Texas National News

Court Cases

Red scare

Hysteria over the perceived threat posed by Communists in the U.S. became known as the Red Scare. It is said that there were over 150,000 anarchists or communists in USA in 1920 alone and this represented only 0.1% of the overall population of the USA. Organized labor was badly damaged when employers stopped the opportunity to introduce the open shop, now called the American Plan, which forbid mandatory union membership. Social and economic reformers were thoroughly discredited, and the xenophobia of the era contributed to the anti-immigration laws. The sacrifice of civil liberties in the name of national security also had long-term repercussions, especially in times of war.

Palmer Raids

Palmer Raids, also called Palmer Red Raids, raids conducted by the U.S department of Justice in 1919 and 1920 in an attempt to arrest foreign anarchists, communists, and radical leftists, many of whom were subsequently deported.

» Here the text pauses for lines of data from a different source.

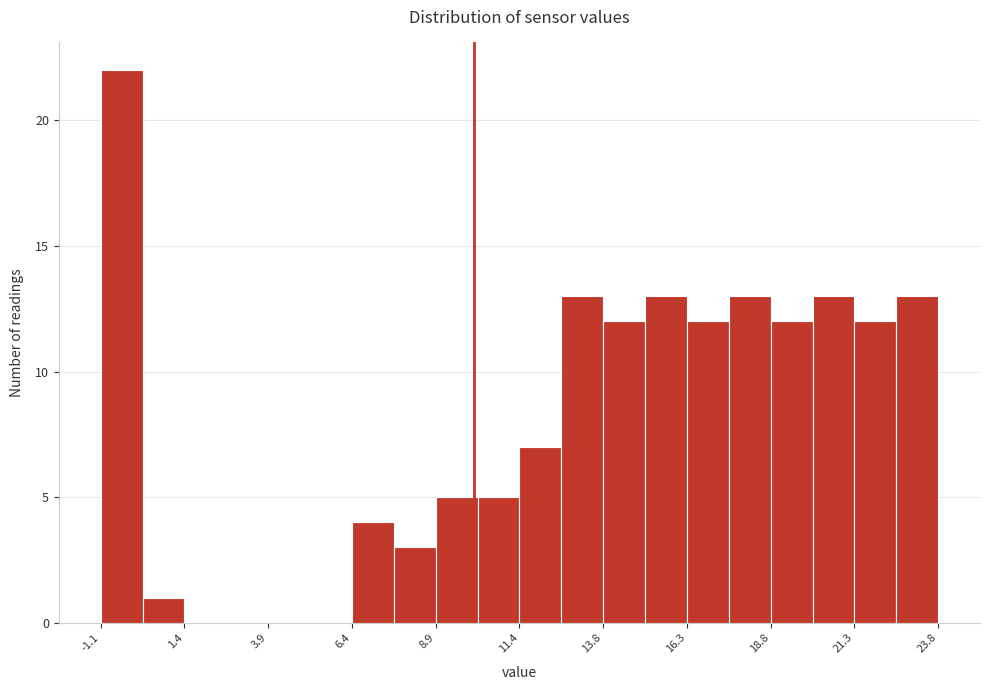

Read against the x-axis, roughly where is the centre of the tallest bar?

-0.5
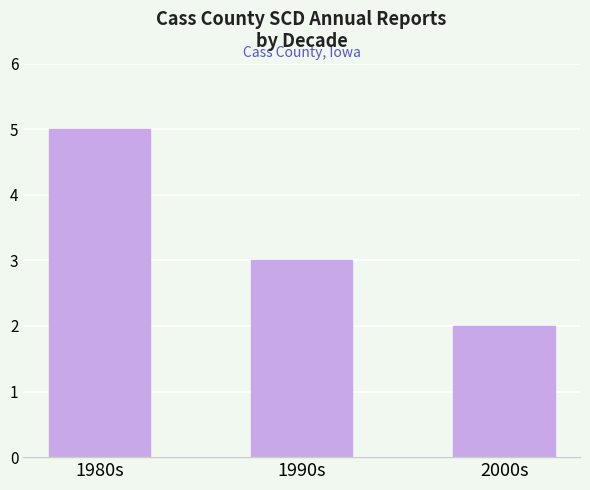

Reading left to right, what are all the values shown in this chart?

1980s=5	1990s=3	2000s=2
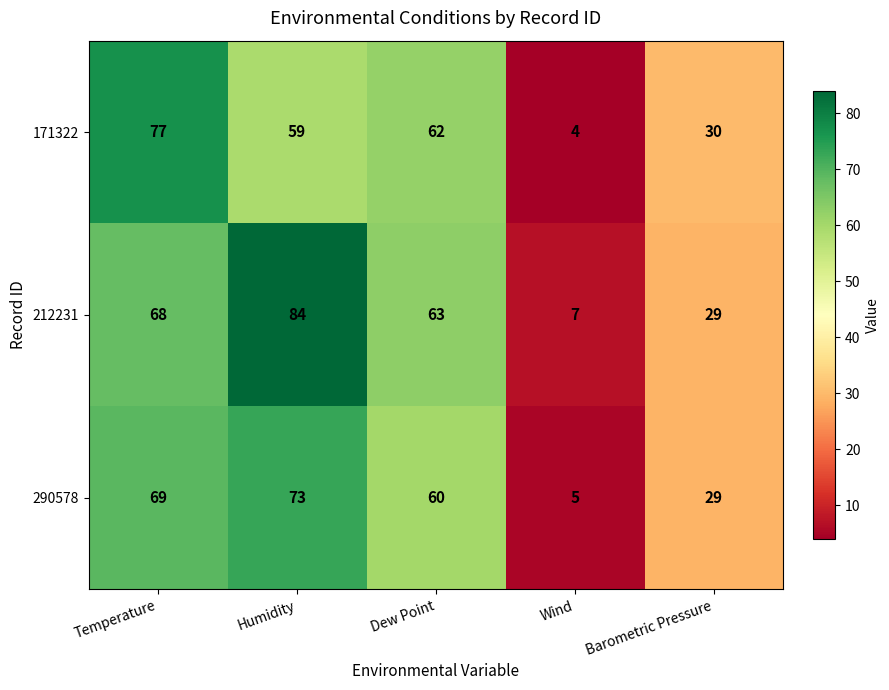

What is the sum of the 212231 values at Wind and Temperature?

75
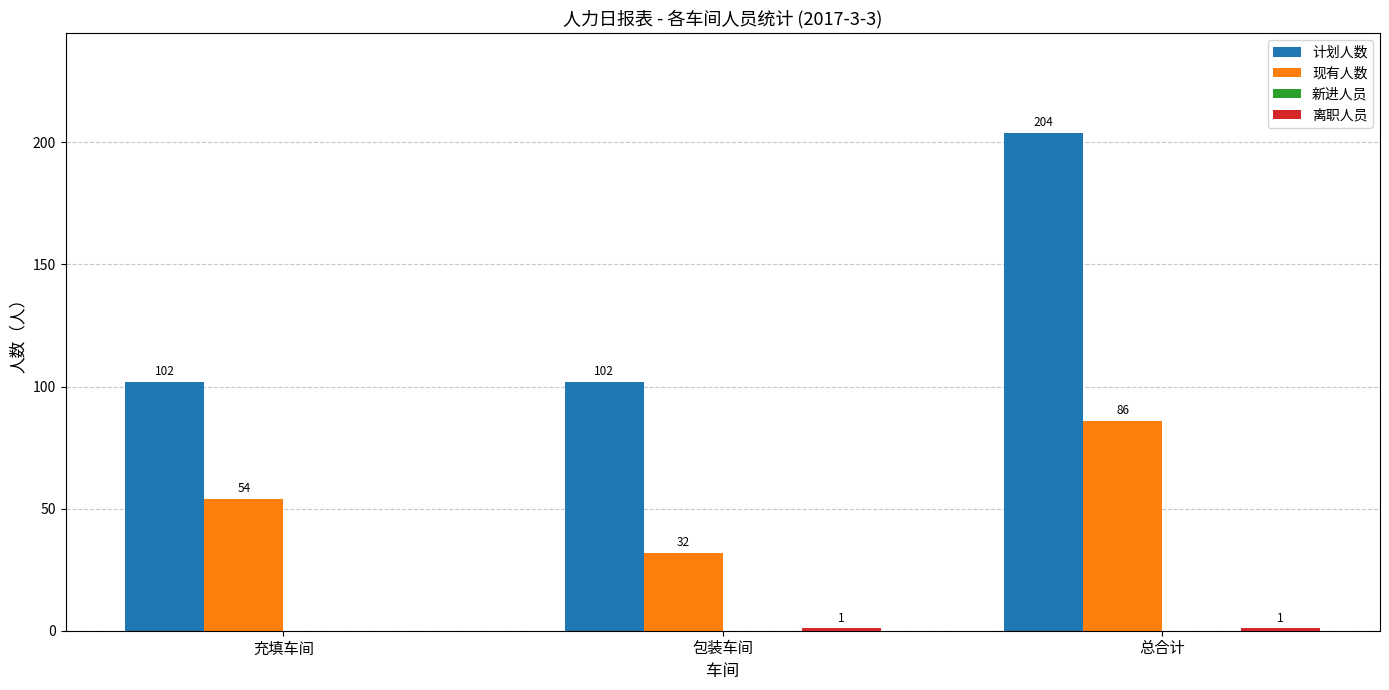

What is the approximate value of 计划人数 at 包装车间, to the nearest 10?

100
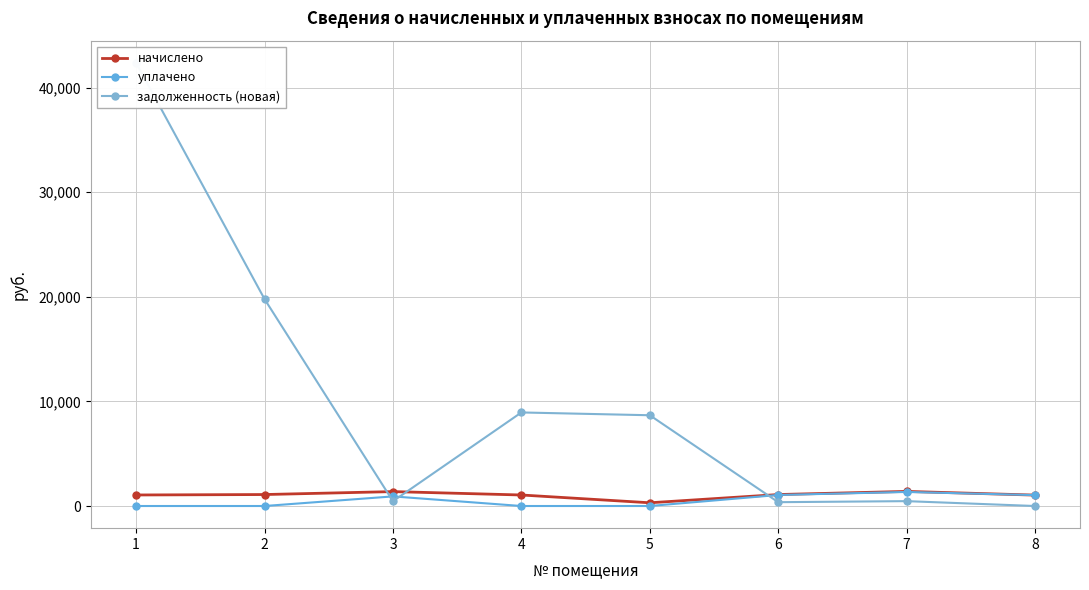

At which category is the sum across all series the highest?

1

The raids, fueled by social unrest following WW1, were led by Attorney General A. Mitchell Palmer and are viewed as the climax of that era’s so-called Red scared.

Sacco and Vanzetti

At about three o'clock in the afternoon of April 15, 1920, Parmenter, a paymaster, and Berardelli, his guard, were fired upon and killed by two men armed with pistols, as they were carrying two boxes containing the pay roll of the shoe factory of Slater and Morrill, amounting to $15,776.51, from the company's office building to the factory through the main street of South Braintree, Massachusetts.

Schenck vs. United States

When America entered World War I in 1917, Congress passed a law called the Espionage Act. The law said that during wartime obstructing the draft and trying to make soldiers disloyal or disobedient were crimes. Almost 2,000 people were accused of violating this law and were put on trial.

Charles Schenck was against the war. He mailed thousands of pamphlets to men who had been drafted into the armed forces. These pamphlets said that the government had no right to send American citizens to other countries to kill people.